- **Brano selezionato**:
• • • • • • •
Cultura di massa e società italiana 1936-1954
- Autore: David Forgacs e Stephen Gundle
- Genere: Romanzi e saggi storici
- Categoria: Saggistica
- Casa editrice: il Mulino
- Anno di pubblicazione: 2007
Studio spiccatamente interdisciplinare che intreccia la prospettiva storica con la ricerca sociologica e l’antropologia, Cultura di massa e società italiana 1936-1954 (Il Mulino, 2007) è un saggio di ampio respiro che indaga la produzione e la fruizione di oggetti e testi culturali, nel ventennio che va dall’affermazione del Regime all’inizio della guerra fredda.
L’arco temporale oggetto dell’analisi viene individuato grazie ad alcune coordinate fondamentali che David Forgacs e Stephen Gundle (docenti nelle università di Oxford e Cambridge al momento della realizzazione dell’indagine) ritengono imprescindibili: il 1936 viene considerato una data chiave perché è l’anno di nascita del Ministero della Cultura Popolare, l’organo attraverso cui il regime fascista inizierà ad intervenire attivamente sulle nascenti industrie culturali del cinema, dell’editoria e della radio. Parimenti il 1954, con l’avvento della televisione, segna al contempo la fine di un’epoca della cultura di massa mentre, sul piano istituzionale, la morte di De Gasperi chiude definitivamente la fase costituente in cui la DC si era imposta come forza di governo.
• • • • • • •
- **Compito 1**: Indica se ciascuna affermazione concorda con la scheda sul saggio di cultura di massa: (a) il saggio è uscito presso il Mulino nel 2007; (b) il 1936 è l'anno dell'avvento della televisione; (c) gli autori insegnavano a Oxford e Cambridge quando hanno svolto l'indagine. Rispondi sì o no e cita le parole decisive del brano.
- **Compito 2**: Riprendi, per favore, la presentazione del saggio sulla cultura di massa e la società italiana dal punto in cui si interrompe.
Le righe riportate più avanti provengono da una fonte diversa.

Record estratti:
• • • • • • •
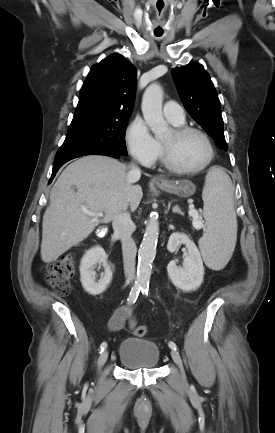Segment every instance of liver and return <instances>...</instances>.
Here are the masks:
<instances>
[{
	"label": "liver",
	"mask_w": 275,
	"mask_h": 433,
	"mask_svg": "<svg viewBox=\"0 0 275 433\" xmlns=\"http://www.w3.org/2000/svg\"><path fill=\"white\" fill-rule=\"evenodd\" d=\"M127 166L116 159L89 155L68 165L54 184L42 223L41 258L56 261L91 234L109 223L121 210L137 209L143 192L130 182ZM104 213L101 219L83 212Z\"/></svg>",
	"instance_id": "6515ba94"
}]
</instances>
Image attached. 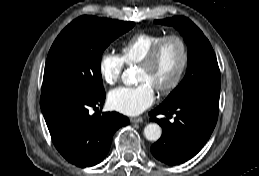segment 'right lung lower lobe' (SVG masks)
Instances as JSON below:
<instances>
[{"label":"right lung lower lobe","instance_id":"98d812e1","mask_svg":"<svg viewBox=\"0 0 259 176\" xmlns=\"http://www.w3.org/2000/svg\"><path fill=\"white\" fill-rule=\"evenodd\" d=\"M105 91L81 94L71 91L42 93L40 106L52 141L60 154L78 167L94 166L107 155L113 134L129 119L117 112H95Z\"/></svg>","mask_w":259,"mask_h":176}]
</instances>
• • • • • • •
- **Risposta 1**:
(a) Sì: "(Il Mulino, 2007)".
(b) No: "il 1954, con l’avvento della televisione".
(c) Sì: "docenti nelle università di Oxford e Cambridge al momento della realizzazione dell’indagine".

- **Risposta 2**:
Più degli specifici eventi che fanno da argine temporale è, però, la tesi fondamentale del libro a imporre questo specifico periodo storico come oggetto d’analisi: quel che gli autori hanno voluto dimostrare, attraverso un’indagine di storia della cultura è che tra il Regime Fascista, la seconda guerra mondiale, l’occupazione, la Resistenza, la liberazione e l’Assemblea Costituente, non sussista una netta discontinuità quanto piuttosto
“l’esistenza di sostanziali continuità tra le attività delle industrie culturali da un lato – i tipi di prodotto che vendevano, il loro approccio ai mercati, i loro rapporti con i governi – e il consumo culturale dall’altro”.
Proprio perché l’oggetto d’analisi è costituito dall’attività e dalle scelte delle industrie culturali e dalle modalità di consumo dei prodotti realizzati da esse per la parte più consistente della popolazione, vengono quasi totalmente esclusi dall’indagine gli oggetti culturali veri e propri come, ad esempio, i testi delle canzoni, i temi dei libri pubblicati o le vicende dei film.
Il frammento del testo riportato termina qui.